Combining several databases on acquisitions and firm performance, the authors analyzed 1,316 companies from 1980 through 2005, a time frame that saw the software industry grow from a period of volatile early sales into maturity. They focused on return on assets (ROA) as a standard measure of performance, and controlled for such variables as overall industry profitability, firm size, market share, and the number of companies operating in the field.

As expected, the authors found that acquisitions made by new entrants to the industry created competitive pressure on other firms in the business—enough of a squeeze to drive down profitability. Typically, new entrants are larger firms that have been successful in other industries and are seeking to expand their scope. Think of Microsoft’s entry into the media player industry, which put huge pressure on RealNetworks.

To the authors’ surprise, however, they observed similar harm to others in the industry when an existing competitor acquired a rival. They had expected that the opposite would be true—that the consolidation of two existing players would reduce competition and improve the fortunes of the firms still standing. But it appears that the synergies gained through M&A deals often leave firms that are uninvolved in the mergers at a disadvantage.

The way firms respond to acquisitions in their industry also affects them. Conventional wisdom holds that not responding to a competitor’s attack is a sign of weakness, and that companies should react to such threats by making similar acquisitions in either the same industry or another one. But the authors found that the source of the threat is an important consideration when making such a decision.

For intra-industry acquisitions, sitting tight proved a better strategy than making a copycat move, the analysis found.
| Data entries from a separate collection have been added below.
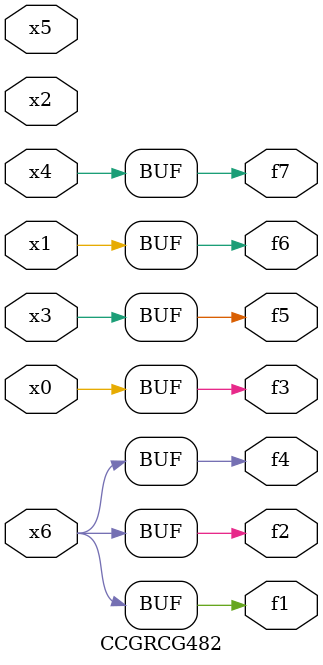
<source format=v>
module CCGRCG482(
	input x0, x1, x2, x3, x4, x5, x6,
	output f1, f2, f3, f4, f5, f6, f7
);
	assign f1 = x6;
	assign f2 = x6;
	assign f3 = x0;
	assign f4 = x6;
	assign f5 = x3;
	assign f6 = x1;
	assign f7 = x4;
endmodule

</source>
As an example, the authors cite the recent bidding wars over companies developing navigation capabilities for mobile devices: When Nokia and Google couldn’t beat their rivals’ offers, they abandoned the counterattack strategy and focused on developing their own mobile maps.

Yet when new entrants were involved, the conventional wisdom about deploying a counterattack proved true. This is probably because a fortification strategy (one in which an incumbent simply hunkers down) is ineffective against a new entrant that possesses vast resources and a fresh outlook on the business.